New spec uses asymmetric key pairs to change the way system keys are managed
The Public Key Open Credential (PKOC) Standard – developed by the Physical Security Interoperability Alliance (PSIA) – is considered by many to be the future of secure credentials.
CampusIDNews talked with ELATEC’s campus lead Rawldon Weekes about the specification and how it could be a game-changer for mobile credential rollouts.
Using public and private keys, it essentially eliminates the need to safeguard the dedicated system key(s) that make today’s card and mobile credential solutions possible.
At the most basic level, the user’s mobile phone creates a public and private key pair. The private key stays securely housed on the device. The public key is sent over the air to the physical access control and other systems, which in turn distributes it to the network of readers.
According to a PSIA presentation, “When the phone is presented to an access device it is authenticated at the device or at the access panel then the public key (acting as the Badge ID Number) is pushed to the PACS for access granted.”
“In many of the solutions today, for cards and mobile, you get tied into one credential or one solution provider and you get siloed,” says Weekes. “PKOC will provide the flexibility to not be tied in and siloed into one solution but rather have that flexibility to really control who you're working with in your end customer environment and ecosystem.”
TRANSCRIPT:
Hi, my name is Rawldon Weekes and I'm with Elatec.
PKOC stands for Public Key Open Credential.
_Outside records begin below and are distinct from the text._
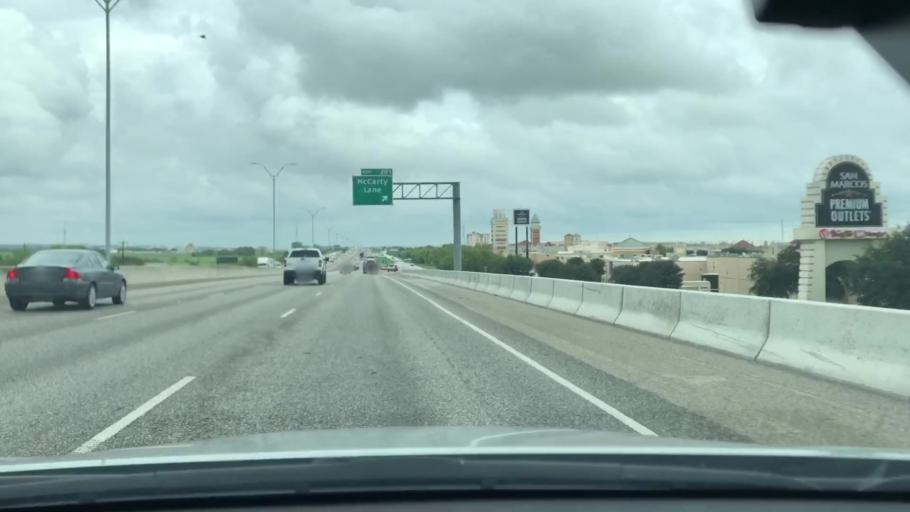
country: US
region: Texas
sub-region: Hays County
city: San Marcos
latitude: 29.8276
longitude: -97.9884
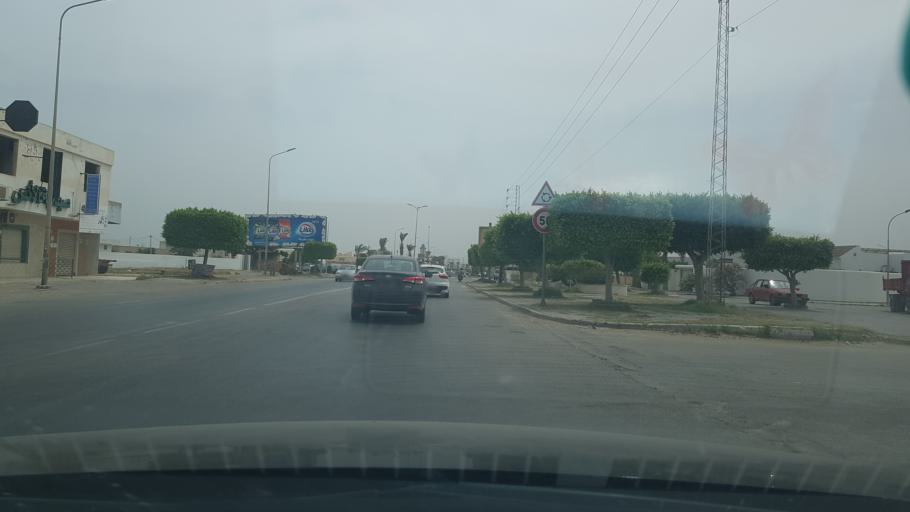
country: TN
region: Safaqis
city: Al Qarmadah
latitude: 34.8262
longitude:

It's a standard that has been introduced by a group of companies within the space who view the importance of interoperability for the end user.
When you come across different customers who are working with a solution, as it is today, it's very hard to move from one solution to the other.
So a solution like PKOC, which allows you to easily be able to manage the keys because of the presence of asymmetric keys (public key and a private key) and being able to share that in between users and the solution.
That makes it much more flexible in comparison to as things are today with symmetric keys, being able to have control over just one key and keeping it private as opposed to the flexibility between using two different keys.
How does it play into mobile credential space?
In many of the solutions today, for cards and mobile, you get tied into one credential or one solution provider and you get siloed.
As everyone's trying to move to mobile credentials, PKOC will provide the flexibility to not be tied in and siloed into one solution, but have that flexibility to really control who you're working with in your end customer environment and ecosystem.
And be able to plug and play essentially switching between one manufacturer to another making it easier for you to transition between solutions as needed.
So you as a user would have a lot more flexibility as opposed to being just tied into that one solution.
With mobile, also being able to easily support different credentials as they come to market, based on this standard, it just provides that added flexibility as well.
In terms of the standard and its availability, there are specs out there when you're available.
From the Elatec standpoint, we do support the spec on many of our readers and modules.
And the beauty of it also is not just tied to one modality, so it's not just NFC, but it could also be used on BLE, ultra-wideband down the line as well.
So it's all about future proofing and making it available for whatever you end up bringing to market. That's the beauty of the ecosystem and using a standard like this.